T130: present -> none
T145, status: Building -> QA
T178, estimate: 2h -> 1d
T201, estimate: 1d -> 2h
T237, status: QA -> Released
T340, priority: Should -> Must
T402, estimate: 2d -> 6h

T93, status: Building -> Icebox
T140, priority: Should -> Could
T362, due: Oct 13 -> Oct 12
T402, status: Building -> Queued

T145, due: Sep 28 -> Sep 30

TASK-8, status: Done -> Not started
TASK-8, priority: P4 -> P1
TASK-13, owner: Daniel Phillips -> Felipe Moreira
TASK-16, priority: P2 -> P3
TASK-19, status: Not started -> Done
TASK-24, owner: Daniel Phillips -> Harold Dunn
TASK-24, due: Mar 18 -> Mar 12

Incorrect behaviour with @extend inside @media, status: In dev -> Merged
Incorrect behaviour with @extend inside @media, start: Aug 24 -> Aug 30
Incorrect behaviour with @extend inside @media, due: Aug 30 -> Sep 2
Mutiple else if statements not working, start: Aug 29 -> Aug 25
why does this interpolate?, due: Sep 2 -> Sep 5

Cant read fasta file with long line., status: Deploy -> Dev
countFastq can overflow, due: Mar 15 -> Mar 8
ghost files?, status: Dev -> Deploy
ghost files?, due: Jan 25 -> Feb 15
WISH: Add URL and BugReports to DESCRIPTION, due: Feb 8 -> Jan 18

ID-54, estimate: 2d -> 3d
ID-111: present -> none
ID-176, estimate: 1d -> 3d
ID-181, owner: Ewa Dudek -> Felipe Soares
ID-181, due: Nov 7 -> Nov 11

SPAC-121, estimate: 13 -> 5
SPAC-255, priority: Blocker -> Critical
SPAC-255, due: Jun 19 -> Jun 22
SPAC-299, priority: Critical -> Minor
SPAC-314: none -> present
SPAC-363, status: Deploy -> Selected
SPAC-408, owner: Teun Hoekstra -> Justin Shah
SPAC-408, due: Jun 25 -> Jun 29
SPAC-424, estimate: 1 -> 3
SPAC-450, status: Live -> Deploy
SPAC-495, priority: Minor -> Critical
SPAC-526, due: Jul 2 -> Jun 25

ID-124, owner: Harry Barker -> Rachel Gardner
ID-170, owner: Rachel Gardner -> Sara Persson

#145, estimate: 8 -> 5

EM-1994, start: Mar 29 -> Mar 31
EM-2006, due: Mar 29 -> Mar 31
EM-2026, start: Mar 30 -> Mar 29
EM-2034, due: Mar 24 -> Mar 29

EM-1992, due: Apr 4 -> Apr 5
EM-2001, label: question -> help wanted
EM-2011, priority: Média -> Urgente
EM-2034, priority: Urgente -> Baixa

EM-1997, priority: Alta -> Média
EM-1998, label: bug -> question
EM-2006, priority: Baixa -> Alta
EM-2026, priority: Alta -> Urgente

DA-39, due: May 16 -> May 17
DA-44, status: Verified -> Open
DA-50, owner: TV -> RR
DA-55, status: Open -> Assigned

» **Task**:
Restate each entry word for word.

» **Task answer**:
T130: present -> none
T145, status: Building -> QA
T178, estimate: 2h -> 1d
T201, estimate: 1d -> 2h
T237, status: QA -> Released
T340, priority: Should -> Must
T402, estimate: 2d -> 6h

T93, status: Building -> Icebox
T140, priority: Should -> Could
T362, due: Oct 13 -> Oct 12
T402, status: Building -> Queued

T145, due: Sep 28 -> Sep 30

TASK-8, status: Done -> Not started
TASK-8, priority: P4 -> P1
TASK-13, owner: Daniel Phillips -> Felipe Moreira
TASK-16, priority: P2 -> P3
TASK-19, status: Not started -> Done
TASK-24, owner: Daniel Phillips -> Harold Dunn
TASK-24, due: Mar 18 -> Mar 12

Incorrect behaviour with @extend inside @media, status: In dev -> Merged
Incorrect behaviour with @extend inside @media, start: Aug 24 -> Aug 30
Incorrect behaviour with @extend inside @media, due: Aug 30 -> Sep 2
Mutiple else if statements not working, start: Aug 29 -> Aug 25
why does this interpolate?, due: Sep 2 -> Sep 5

Cant read fasta file with long line., status: Deploy -> Dev
countFastq can overflow, due: Mar 15 -> Mar 8
ghost files?, status: Dev -> Deploy
ghost files?, due: Jan 25 -> Feb 15
WISH: Add URL and BugReports to DESCRIPTION, due: Feb 8 -> Jan 18

ID-54, estimate: 2d -> 3d
ID-111: present -> none
ID-176, estimate: 1d -> 3d
ID-181, owner: Ewa Dudek -> Felipe Soares
ID-181, due: Nov 7 -> Nov 11

SPAC-121, estimate: 13 -> 5
SPAC-255, priority: Blocker -> Critical
SPAC-255, due: Jun 19 -> Jun 22
SPAC-299, priority: Critical -> Minor
SPAC-314: none -> present
SPAC-363, status: Deploy -> Selected
SPAC-408, owner: Teun Hoekstra -> Justin Shah
SPAC-408, due: Jun 25 -> Jun 29
SPAC-424, estimate: 1 -> 3
SPAC-450, status: Live -> Deploy
SPAC-495, priority: Minor -> Critical
SPAC-526, due: Jul 2 -> Jun 25

ID-124, owner: Harry Barker -> Rachel Gardner
ID-170, owner: Rachel Gardner -> Sara Persson

#145, estimate: 8 -> 5

EM-1994, start: Mar 29 -> Mar 31
EM-2006, due: Mar 29 -> Mar 31
EM-2026, start: Mar 30 -> Mar 29
EM-2034, due: Mar 24 -> Mar 29

EM-1992, due: Apr 4 -> Apr 5
EM-2001, label: question -> help wanted
EM-2011, priority: Média -> Urgente
EM-2034, priority: Urgente -> Baixa

EM-1997, priority: Alta -> Média
EM-1998, label: bug -> question
EM-2006, priority: Baixa -> Alta
EM-2026, priority: Alta -> Urgente

DA-39, due: May 16 -> May 17
DA-44, status: Verified -> Open
DA-50, owner: TV -> RR
DA-55, status: Open -> Assigned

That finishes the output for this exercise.